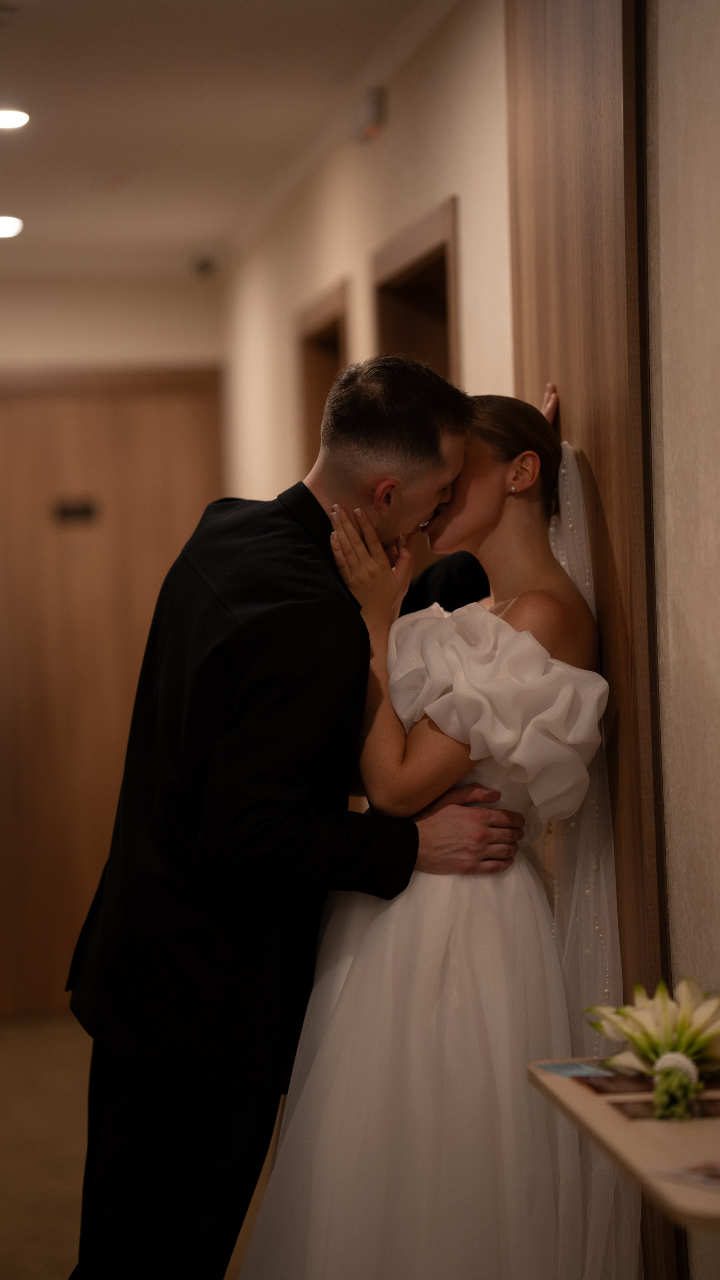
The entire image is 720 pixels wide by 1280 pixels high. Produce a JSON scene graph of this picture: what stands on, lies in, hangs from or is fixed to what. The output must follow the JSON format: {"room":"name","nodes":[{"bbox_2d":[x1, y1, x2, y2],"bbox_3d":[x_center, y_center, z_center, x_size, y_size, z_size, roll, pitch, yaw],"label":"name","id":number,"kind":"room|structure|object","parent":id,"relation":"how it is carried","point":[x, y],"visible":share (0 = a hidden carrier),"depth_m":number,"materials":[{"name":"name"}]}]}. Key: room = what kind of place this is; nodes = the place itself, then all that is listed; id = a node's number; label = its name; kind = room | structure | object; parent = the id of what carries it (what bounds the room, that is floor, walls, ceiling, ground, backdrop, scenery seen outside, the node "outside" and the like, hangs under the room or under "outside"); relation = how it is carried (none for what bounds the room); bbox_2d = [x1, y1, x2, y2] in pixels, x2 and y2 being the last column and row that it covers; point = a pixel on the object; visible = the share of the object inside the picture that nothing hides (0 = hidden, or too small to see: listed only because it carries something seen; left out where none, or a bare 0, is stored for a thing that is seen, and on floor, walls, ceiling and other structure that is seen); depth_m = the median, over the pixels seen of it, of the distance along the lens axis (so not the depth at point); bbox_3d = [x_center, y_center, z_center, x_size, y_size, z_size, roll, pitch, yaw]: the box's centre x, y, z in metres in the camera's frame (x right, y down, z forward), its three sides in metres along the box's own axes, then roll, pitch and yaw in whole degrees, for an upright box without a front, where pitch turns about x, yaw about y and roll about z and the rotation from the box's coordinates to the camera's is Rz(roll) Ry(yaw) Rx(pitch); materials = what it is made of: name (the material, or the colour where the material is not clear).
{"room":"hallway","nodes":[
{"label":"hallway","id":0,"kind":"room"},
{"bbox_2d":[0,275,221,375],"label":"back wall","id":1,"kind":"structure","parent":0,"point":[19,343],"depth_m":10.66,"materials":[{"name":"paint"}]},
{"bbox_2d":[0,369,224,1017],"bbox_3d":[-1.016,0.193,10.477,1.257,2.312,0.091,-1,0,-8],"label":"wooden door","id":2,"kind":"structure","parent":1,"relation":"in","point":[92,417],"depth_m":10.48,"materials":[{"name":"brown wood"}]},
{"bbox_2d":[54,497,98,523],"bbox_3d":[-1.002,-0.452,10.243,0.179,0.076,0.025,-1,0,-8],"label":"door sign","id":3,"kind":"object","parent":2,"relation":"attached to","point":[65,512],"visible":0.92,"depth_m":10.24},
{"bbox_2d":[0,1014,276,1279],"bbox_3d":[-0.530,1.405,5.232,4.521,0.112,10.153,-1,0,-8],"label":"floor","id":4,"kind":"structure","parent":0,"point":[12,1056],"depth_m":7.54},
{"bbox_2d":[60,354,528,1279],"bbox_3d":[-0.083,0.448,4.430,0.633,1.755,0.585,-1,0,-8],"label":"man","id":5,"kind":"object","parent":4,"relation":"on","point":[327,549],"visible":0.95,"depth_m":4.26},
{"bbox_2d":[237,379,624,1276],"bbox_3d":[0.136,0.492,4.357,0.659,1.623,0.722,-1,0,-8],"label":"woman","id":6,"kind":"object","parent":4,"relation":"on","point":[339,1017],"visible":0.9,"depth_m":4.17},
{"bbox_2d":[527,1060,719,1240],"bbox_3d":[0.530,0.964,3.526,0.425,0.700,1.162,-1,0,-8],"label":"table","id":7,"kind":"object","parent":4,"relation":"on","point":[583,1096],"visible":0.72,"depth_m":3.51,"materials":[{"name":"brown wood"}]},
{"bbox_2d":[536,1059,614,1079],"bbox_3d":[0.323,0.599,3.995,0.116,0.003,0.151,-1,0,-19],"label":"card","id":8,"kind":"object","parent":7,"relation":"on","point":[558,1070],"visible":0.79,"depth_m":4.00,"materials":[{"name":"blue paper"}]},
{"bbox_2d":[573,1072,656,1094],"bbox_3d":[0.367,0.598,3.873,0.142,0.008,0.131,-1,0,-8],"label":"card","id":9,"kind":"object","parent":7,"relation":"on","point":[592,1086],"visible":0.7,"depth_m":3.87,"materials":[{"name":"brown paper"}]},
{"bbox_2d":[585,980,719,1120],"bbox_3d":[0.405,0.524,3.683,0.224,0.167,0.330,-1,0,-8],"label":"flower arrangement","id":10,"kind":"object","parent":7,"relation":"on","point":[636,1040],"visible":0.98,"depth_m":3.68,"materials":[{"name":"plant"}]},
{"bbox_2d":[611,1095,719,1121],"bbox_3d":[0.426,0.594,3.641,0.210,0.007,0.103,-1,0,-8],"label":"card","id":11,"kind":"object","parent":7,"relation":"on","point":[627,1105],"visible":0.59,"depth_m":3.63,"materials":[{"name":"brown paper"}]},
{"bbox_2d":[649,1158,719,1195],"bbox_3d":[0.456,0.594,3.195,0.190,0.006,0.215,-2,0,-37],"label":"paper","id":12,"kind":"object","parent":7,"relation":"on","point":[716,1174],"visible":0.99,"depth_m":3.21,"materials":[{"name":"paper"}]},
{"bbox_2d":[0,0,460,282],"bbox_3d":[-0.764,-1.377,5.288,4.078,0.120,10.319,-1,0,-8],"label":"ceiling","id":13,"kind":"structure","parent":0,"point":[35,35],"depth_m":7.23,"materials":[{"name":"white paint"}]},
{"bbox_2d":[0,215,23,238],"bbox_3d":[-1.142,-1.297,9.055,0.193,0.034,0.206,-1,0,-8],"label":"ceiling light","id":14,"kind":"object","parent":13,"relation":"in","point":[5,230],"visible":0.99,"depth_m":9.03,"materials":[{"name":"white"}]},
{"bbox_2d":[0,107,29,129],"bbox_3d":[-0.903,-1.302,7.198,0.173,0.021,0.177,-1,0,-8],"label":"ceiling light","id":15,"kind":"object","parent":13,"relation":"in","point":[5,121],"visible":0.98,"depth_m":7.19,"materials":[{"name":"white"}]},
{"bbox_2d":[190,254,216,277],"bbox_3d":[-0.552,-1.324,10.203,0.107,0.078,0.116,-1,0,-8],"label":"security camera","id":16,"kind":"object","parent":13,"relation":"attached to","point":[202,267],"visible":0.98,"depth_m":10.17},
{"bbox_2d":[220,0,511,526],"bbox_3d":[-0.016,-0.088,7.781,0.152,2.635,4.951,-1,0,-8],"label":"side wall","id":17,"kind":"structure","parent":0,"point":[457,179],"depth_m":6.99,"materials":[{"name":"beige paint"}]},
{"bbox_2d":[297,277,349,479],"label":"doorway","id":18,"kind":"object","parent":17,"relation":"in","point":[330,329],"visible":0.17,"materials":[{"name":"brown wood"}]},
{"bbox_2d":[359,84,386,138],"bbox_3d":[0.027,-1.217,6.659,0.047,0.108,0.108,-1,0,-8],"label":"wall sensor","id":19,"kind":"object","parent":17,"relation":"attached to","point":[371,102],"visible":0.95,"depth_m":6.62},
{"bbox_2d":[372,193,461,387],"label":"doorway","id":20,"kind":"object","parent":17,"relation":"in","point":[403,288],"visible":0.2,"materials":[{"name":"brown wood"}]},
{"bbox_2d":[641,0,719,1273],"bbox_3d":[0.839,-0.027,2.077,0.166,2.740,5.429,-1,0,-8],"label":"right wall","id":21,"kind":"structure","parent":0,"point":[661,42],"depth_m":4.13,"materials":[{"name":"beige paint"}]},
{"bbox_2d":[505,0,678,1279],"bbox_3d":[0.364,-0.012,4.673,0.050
────────
● WHAT THIS TASK INVOLVES
Above are the records; repeat them all exactly, without the pictures.

● EXERCISE SOLUTION
The entire image is 720 pixels wide by 1280 pixels high. Produce a JSON scene graph of this picture: what stands on, lies in, hangs from or is fixed to what. The output must follow the JSON format: {"room":"name","nodes":[{"bbox_2d":[x1, y1, x2, y2],"bbox_3d":[x_center, y_center, z_center, x_size, y_size, z_size, roll, pitch, yaw],"label":"name","id":number,"kind":"room|structure|object","parent":id,"relation":"how it is carried","point":[x, y],"visible":share (0 = a hidden carrier),"depth_m":number,"materials":[{"name":"name"}]}]}. Key: room = what kind of place this is; nodes = the place itself, then all that is listed; id = a node's number; label = its name; kind = room | structure | object; parent = the id of what carries it (what bounds the room, that is floor, walls, ceiling, ground, backdrop, scenery seen outside, the node "outside" and the like, hangs under the room or under "outside"); relation = how it is carried (none for what bounds the room); bbox_2d = [x1, y1, x2, y2] in pixels, x2 and y2 being the last column and row that it covers; point = a pixel on the object; visible = the share of the object inside the picture that nothing hides (0 = hidden, or too small to see: listed only because it carries something seen; left out where none, or a bare 0, is stored for a thing that is seen, and on floor, walls, ceiling and other structure that is seen); depth_m = the median, over the pixels seen of it, of the distance along the lens axis (so not the depth at point); bbox_3d = [x_center, y_center, z_center, x_size, y_size, z_size, roll, pitch, yaw]: the box's centre x, y, z in metres in the camera's frame (x right, y down, z forward), its three sides in metres along the box's own axes, then roll, pitch and yaw in whole degrees, for an upright box without a front, where pitch turns about x, yaw about y and roll about z and the rotation from the box's coordinates to the camera's is Rz(roll) Ry(yaw) Rx(pitch); materials = what it is made of: name (the material, or the colour where the material is not clear).
{"room":"hallway","nodes":[
{"label":"hallway","id":0,"kind":"room"},
{"bbox_2d":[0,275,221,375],"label":"back wall","id":1,"kind":"structure","parent":0,"point":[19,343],"depth_m":10.66,"materials":[{"name":"paint"}]},
{"bbox_2d":[0,369,224,1017],"bbox_3d":[-1.016,0.193,10.477,1.257,2.312,0.091,-1,0,-8],"label":"wooden door","id":2,"kind":"structure","parent":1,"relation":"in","point":[92,417],"depth_m":10.48,"materials":[{"name":"brown wood"}]},
{"bbox_2d":[54,497,98,523],"bbox_3d":[-1.002,-0.452,10.243,0.179,0.076,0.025,-1,0,-8],"label":"door sign","id":3,"kind":"object","parent":2,"relation":"attached to","point":[65,512],"visible":0.92,"depth_m":10.24},
{"bbox_2d":[0,1014,276,1279],"bbox_3d":[-0.530,1.405,5.232,4.521,0.112,10.153,-1,0,-8],"label":"floor","id":4,"kind":"structure","parent":0,"point":[12,1056],"depth_m":7.54},
{"bbox_2d":[60,354,528,1279],"bbox_3d":[-0.083,0.448,4.430,0.633,1.755,0.585,-1,0,-8],"label":"man","id":5,"kind":"object","parent":4,"relation":"on","point":[327,549],"visible":0.95,"depth_m":4.26},
{"bbox_2d":[237,379,624,1276],"bbox_3d":[0.136,0.492,4.357,0.659,1.623,0.722,-1,0,-8],"label":"woman","id":6,"kind":"object","parent":4,"relation":"on","point":[339,1017],"visible":0.9,"depth_m":4.17},
{"bbox_2d":[527,1060,719,1240],"bbox_3d":[0.530,0.964,3.526,0.425,0.700,1.162,-1,0,-8],"label":"table","id":7,"kind":"object","parent":4,"relation":"on","point":[583,1096],"visible":0.72,"depth_m":3.51,"materials":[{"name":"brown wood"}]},
{"bbox_2d":[536,1059,614,1079],"bbox_3d":[0.323,0.599,3.995,0.116,0.003,0.151,-1,0,-19],"label":"card","id":8,"kind":"object","parent":7,"relation":"on","point":[558,1070],"visible":0.79,"depth_m":4.00,"materials":[{"name":"blue paper"}]},
{"bbox_2d":[573,1072,656,1094],"bbox_3d":[0.367,0.598,3.873,0.142,0.008,0.131,-1,0,-8],"label":"card","id":9,"kind":"object","parent":7,"relation":"on","point":[592,1086],"visible":0.7,"depth_m":3.87,"materials":[{"name":"brown paper"}]},
{"bbox_2d":[585,980,719,1120],"bbox_3d":[0.405,0.524,3.683,0.224,0.167,0.330,-1,0,-8],"label":"flower arrangement","id":10,"kind":"object","parent":7,"relation":"on","point":[636,1040],"visible":0.98,"depth_m":3.68,"materials":[{"name":"plant"}]},
{"bbox_2d":[611,1095,719,1121],"bbox_3d":[0.426,0.594,3.641,0.210,0.007,0.103,-1,0,-8],"label":"card","id":11,"kind":"object","parent":7,"relation":"on","point":[627,1105],"visible":0.59,"depth_m":3.63,"materials":[{"name":"brown paper"}]},
{"bbox_2d":[649,1158,719,1195],"bbox_3d":[0.456,0.594,3.195,0.190,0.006,0.215,-2,0,-37],"label":"paper","id":12,"kind":"object","parent":7,"relation":"on","point":[716,1174],"visible":0.99,"depth_m":3.21,"materials":[{"name":"paper"}]},
{"bbox_2d":[0,0,460,282],"bbox_3d":[-0.764,-1.377,5.288,4.078,0.120,10.319,-1,0,-8],"label":"ceiling","id":13,"kind":"structure","parent":0,"point":[35,35],"depth_m":7.23,"materials":[{"name":"white paint"}]},
{"bbox_2d":[0,215,23,238],"bbox_3d":[-1.142,-1.297,9.055,0.193,0.034,0.206,-1,0,-8],"label":"ceiling light","id":14,"kind":"object","parent":13,"relation":"in","point":[5,230],"visible":0.99,"depth_m":9.03,"materials":[{"name":"white"}]},
{"bbox_2d":[0,107,29,129],"bbox_3d":[-0.903,-1.302,7.198,0.173,0.021,0.177,-1,0,-8],"label":"ceiling light","id":15,"kind":"object","parent":13,"relation":"in","point":[5,121],"visible":0.98,"depth_m":7.19,"materials":[{"name":"white"}]},
{"bbox_2d":[190,254,216,277],"bbox_3d":[-0.552,-1.324,10.203,0.107,0.078,0.116,-1,0,-8],"label":"security camera","id":16,"kind":"object","parent":13,"relation":"attached to","point":[202,267],"visible":0.98,"depth_m":10.17},
{"bbox_2d":[220,0,511,526],"bbox_3d":[-0.016,-0.088,7.781,0.152,2.635,4.951,-1,0,-8],"label":"side wall","id":17,"kind":"structure","parent":0,"point":[457,179],"depth_m":6.99,"materials":[{"name":"beige paint"}]},
{"bbox_2d":[297,277,349,479],"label":"doorway","id":18,"kind":"object","parent":17,"relation":"in","point":[330,329],"visible":0.17,"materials":[{"name":"brown wood"}]},
{"bbox_2d":[359,84,386,138],"bbox_3d":[0.027,-1.217,6.659,0.047,0.108,0.108,-1,0,-8],"label":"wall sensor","id":19,"kind":"object","parent":17,"relation":"attached to","point":[371,102],"visible":0.95,"depth_m":6.62},
{"bbox_2d":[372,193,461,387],"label":"doorway","id":20,"kind":"object","parent":17,"relation":"in","point":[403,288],"visible":0.2,"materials":[{"name":"brown wood"}]},
{"bbox_2d":[641,0,719,1273],"bbox_3d":[0.839,-0.027,2.077,0.166,2.740,5.429,-1,0,-8],"label":"right wall","id":21,"kind":"structure","parent":0,"point":[661,42],"depth_m":4.13,"materials":[{"name":"beige paint"}]},
{"bbox_2d":[505,0,678,1279],"bbox_3d":[0.364,-0.012,4.673,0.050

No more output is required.